Well…thankfully I had the good sense to ask him when she left him. From the way he explained it, I assumed it had been a couple of years, at least, so you can imagine my shock when he said she kicked him out in December. Just a reminder that this date took place in January. I said: “This December, as in a couple of weeks ago?”. I have one of those faces that can’t hide the truth, no matter how hard it tries. It tries though, shame. He could tell I wasn’t impressed.
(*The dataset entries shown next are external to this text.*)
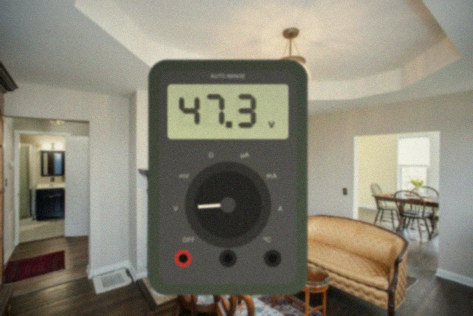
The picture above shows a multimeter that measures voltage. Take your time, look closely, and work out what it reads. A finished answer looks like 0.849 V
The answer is 47.3 V
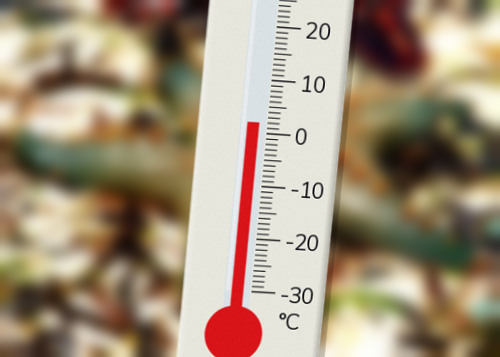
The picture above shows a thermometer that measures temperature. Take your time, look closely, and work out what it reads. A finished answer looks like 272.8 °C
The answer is 2 °C
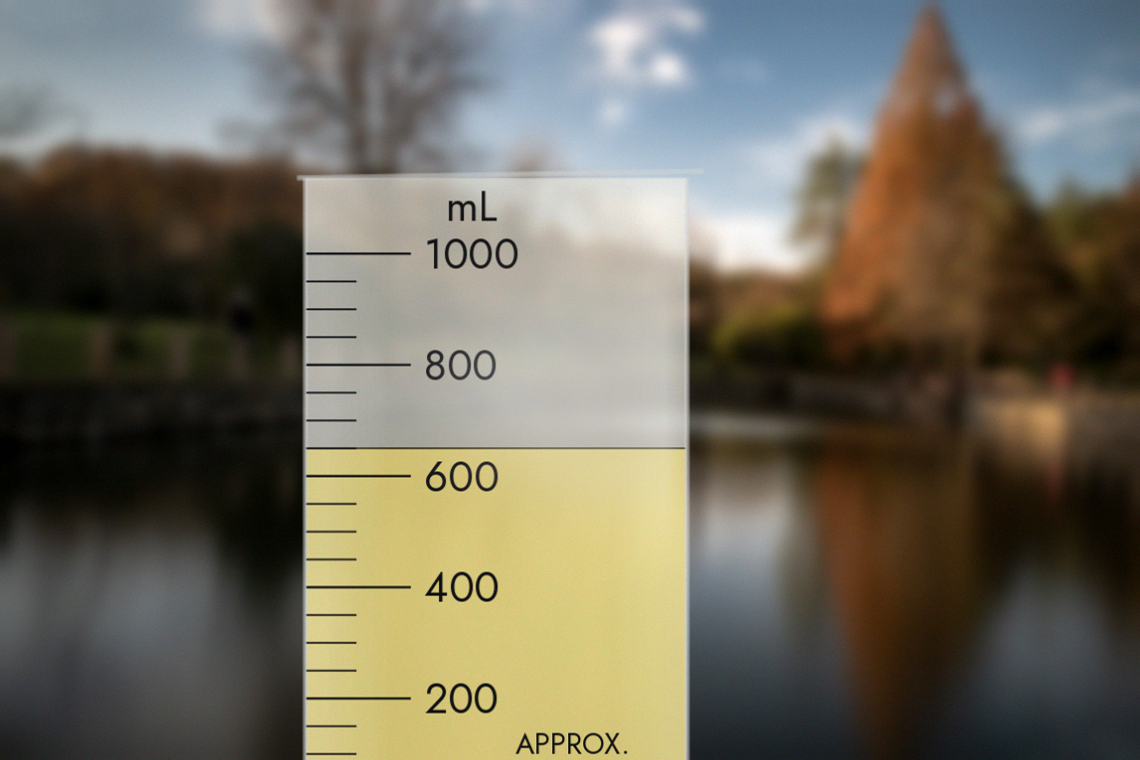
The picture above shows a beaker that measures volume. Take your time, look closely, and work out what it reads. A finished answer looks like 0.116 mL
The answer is 650 mL
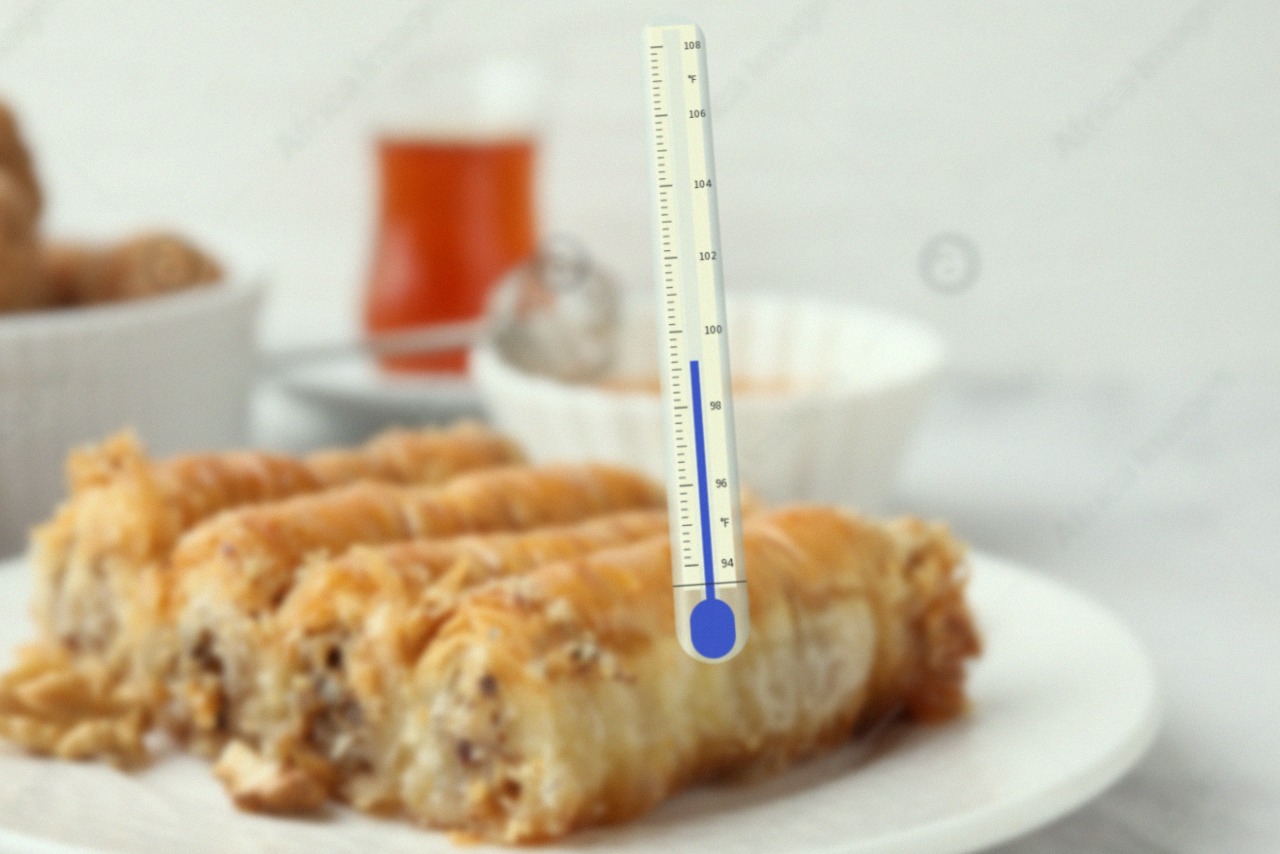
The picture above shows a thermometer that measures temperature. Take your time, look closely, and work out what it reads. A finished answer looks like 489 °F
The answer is 99.2 °F
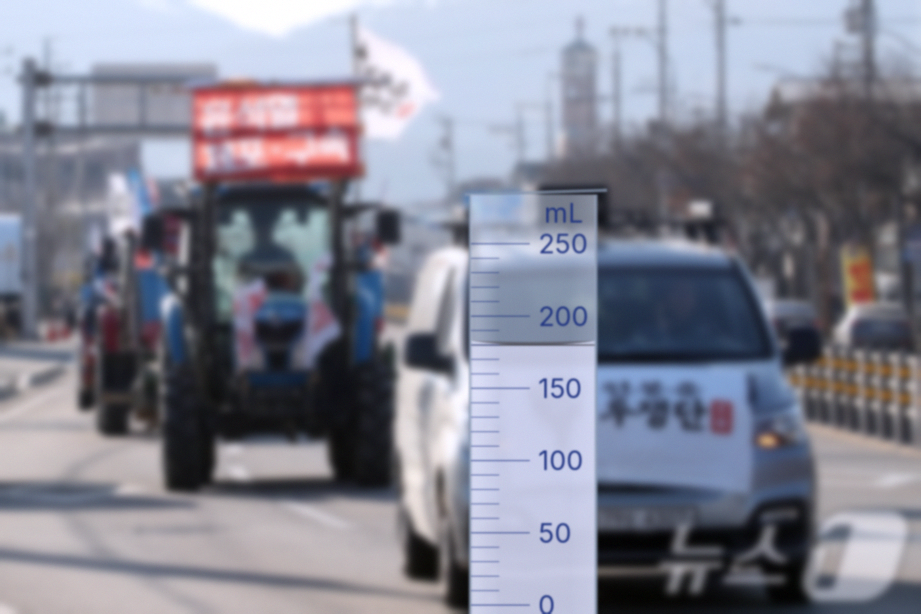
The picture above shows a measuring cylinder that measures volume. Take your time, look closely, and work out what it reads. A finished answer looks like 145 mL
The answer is 180 mL
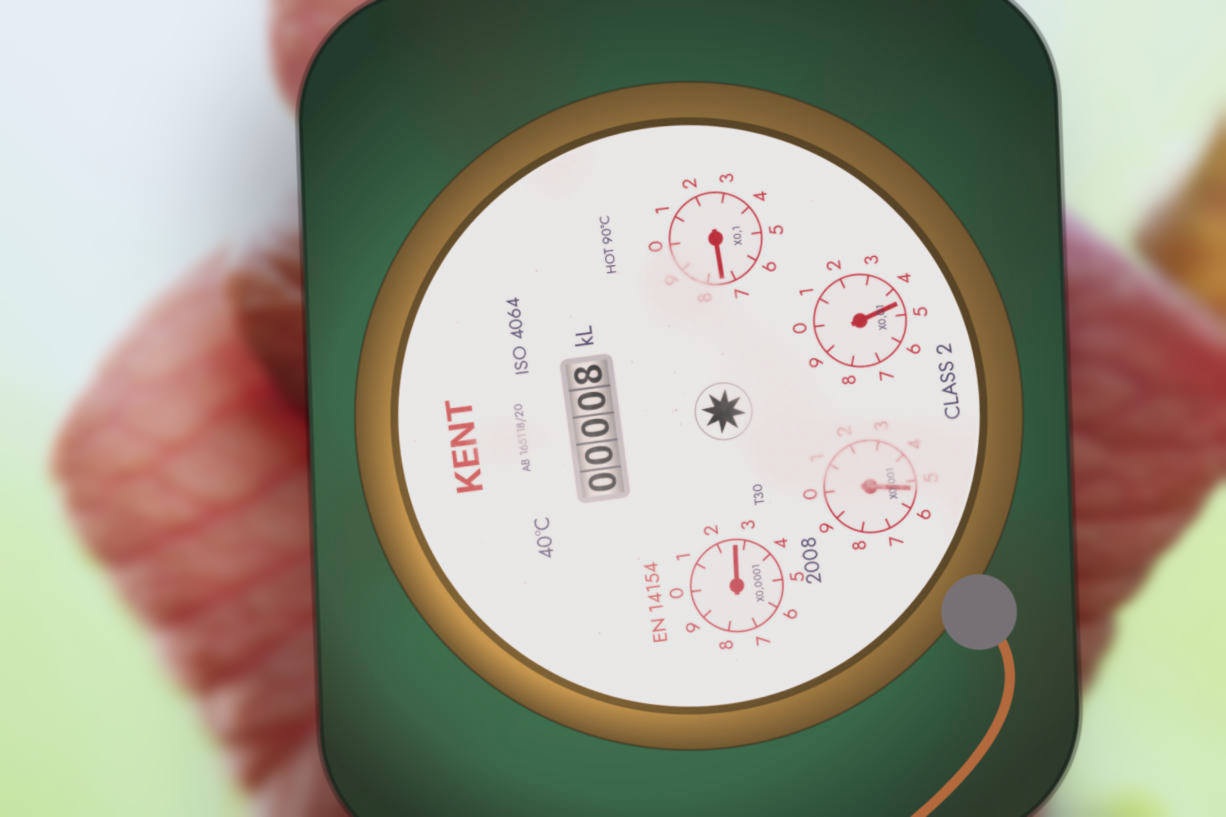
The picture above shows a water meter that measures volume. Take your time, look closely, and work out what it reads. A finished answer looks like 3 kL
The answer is 8.7452 kL
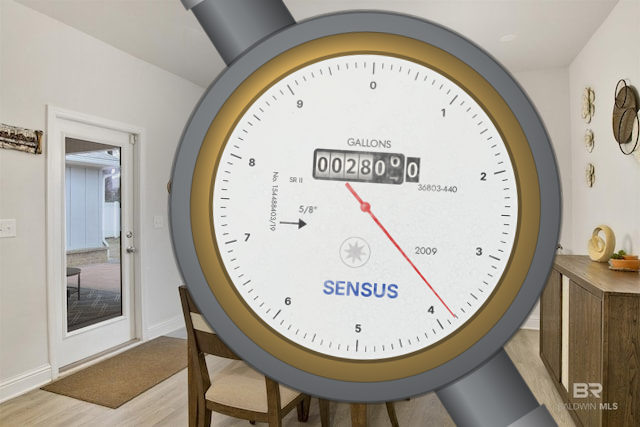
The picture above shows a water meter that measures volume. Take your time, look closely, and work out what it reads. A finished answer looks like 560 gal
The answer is 28063.8 gal
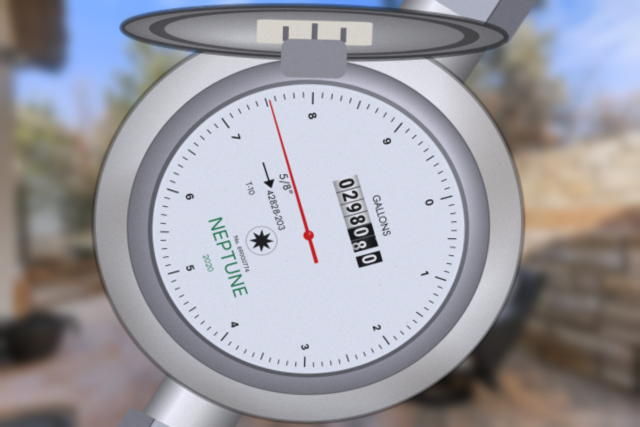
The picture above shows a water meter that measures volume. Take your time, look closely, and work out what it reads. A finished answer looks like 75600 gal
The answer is 298077.5 gal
As things stood, he was in training to sell insurance of some kind. They don’t pay you while you’re in training, so he was technically jobless. He was sleeping on a friend’s couch, so he was technically ‘between places’. Here was this adult man, who, due to a series of appalling decisions on his part, did not have his shit together. At all. Yet he wanted to get into a serious relationship. The irony of the situation blew my mind. I tried my best to be polite, because I always try to be a good date, even when I know I will never see the guy again. And I knew I would never see this guy again.
Shortly after these revelations, my friend showed up for our dinner appointment. I was so relieved to see her. We made small talk for a little while and said our goodbyes to Gary. Later that evening I received a message from Gary on LinkedIn. They’d robbed him and stolen his phone at the Gautrain station, he said.
The next day, Gary messaged me to let me know that he was back online and that he’d sorted out a temporary phone. I was not in a position to chat with him. I told him that, and he said that I’d judged him because of his situation. He blocked me on chat, but not before delivering the most epic line in all my dating history, one that I still use in jest often.
He said: “Whatever, Marinda, you’re a time waster”.
And there you have it. Marinda is a time waster.
*murder. **name changed to protect the author.